Another option would be something like this, using inheritance rather than keeping a large number of unused fields around.

public interface Property {
    String getType();
    String getName();
    Object getValue();
}

public abstract class AbstractProperty implements Property {
    private final String name;

    protected AbstractProperty(String name) {
        this.name = name;
    }
}

public class StringProperty extends AbstractProperty {
    private final String value;

    public StringProperty(String name, String value) {
        super(name);
        this.value = value;
    }

    @Override
    public String getType() {
        return String.class.getName();
    }

    @Override
    public String getValue() {
        return value;
    }
}

public class IntegerProperty extends AbstractProperty {
    private final Integer value;

    public IntegerProperty(String name, Integer value) {
        super(name);
        this.value = value;
    }

    @Override
    public String getType() {
        return Integer.TYPE.getName();
    }

    @Override
    public Integer getValue() {
        return value;
    }
}

I think option 2 would be the best for you. Considering that you are storing properties I am expecting that you would be querying this list quite often which again points in the direction of a HashMap as that would make your lookup very efficient.

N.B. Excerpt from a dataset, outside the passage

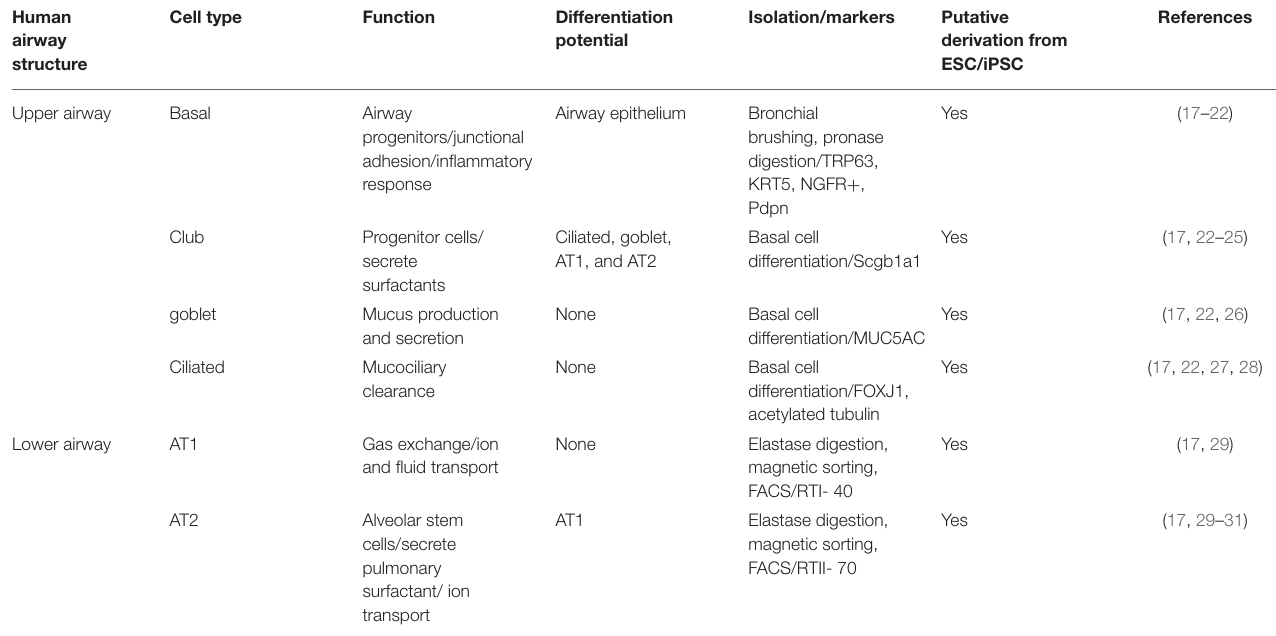
TABLE 1 | Summary of human airway structure, cellular composition, cellular characteristics, differentiation potential, and derivation from embryonic stem cells (ESC) and induced pluripotent stem cells (iPSC). Human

I suggest using an enum instead. Enums are good for holding lists of values, and are effective at retrieval.

public enum Property {
    TYPE,
    NAME,
    VALUEINT; //...

    private String sProp = "";
    private int iProp = 0;
    private boolean bProp = false;

    public String getStringProp() {return sProp;}
    public int getIntProp() {return iProp;}
    public boolean getBoolProp() {return bProp;}

    public void setStringProp(String str) {this.sProp = str;}
    public void setIntProp(int i) {this.iProp = i;}
    public void setBoolProp(boolean b) {this.bProp = b;}
}

This can then be accessed with Property.TYPE , Property.VALUEINT , etc. You can set properties with Property.TYPE.setStringProp() , and get them with Property.TYPE.getStringProp() .

You can read more about enums from Oracle's site .

I am unsure if there's one 'best' way. It really depends on how the data would be used after storing in a data structure.

In cases when I just need to accumulate properties and do something on each of them, I'd use a list, or even an array, sometimes.

If you might have to get a particular property, say by name, then a HashMap could help.

Again if you want to use the native object type or an instance of Property depends on what kind of data you have.

Which performs better depends on the number of objects you have, how you'd access them for use, how often you'd insert and several other factors.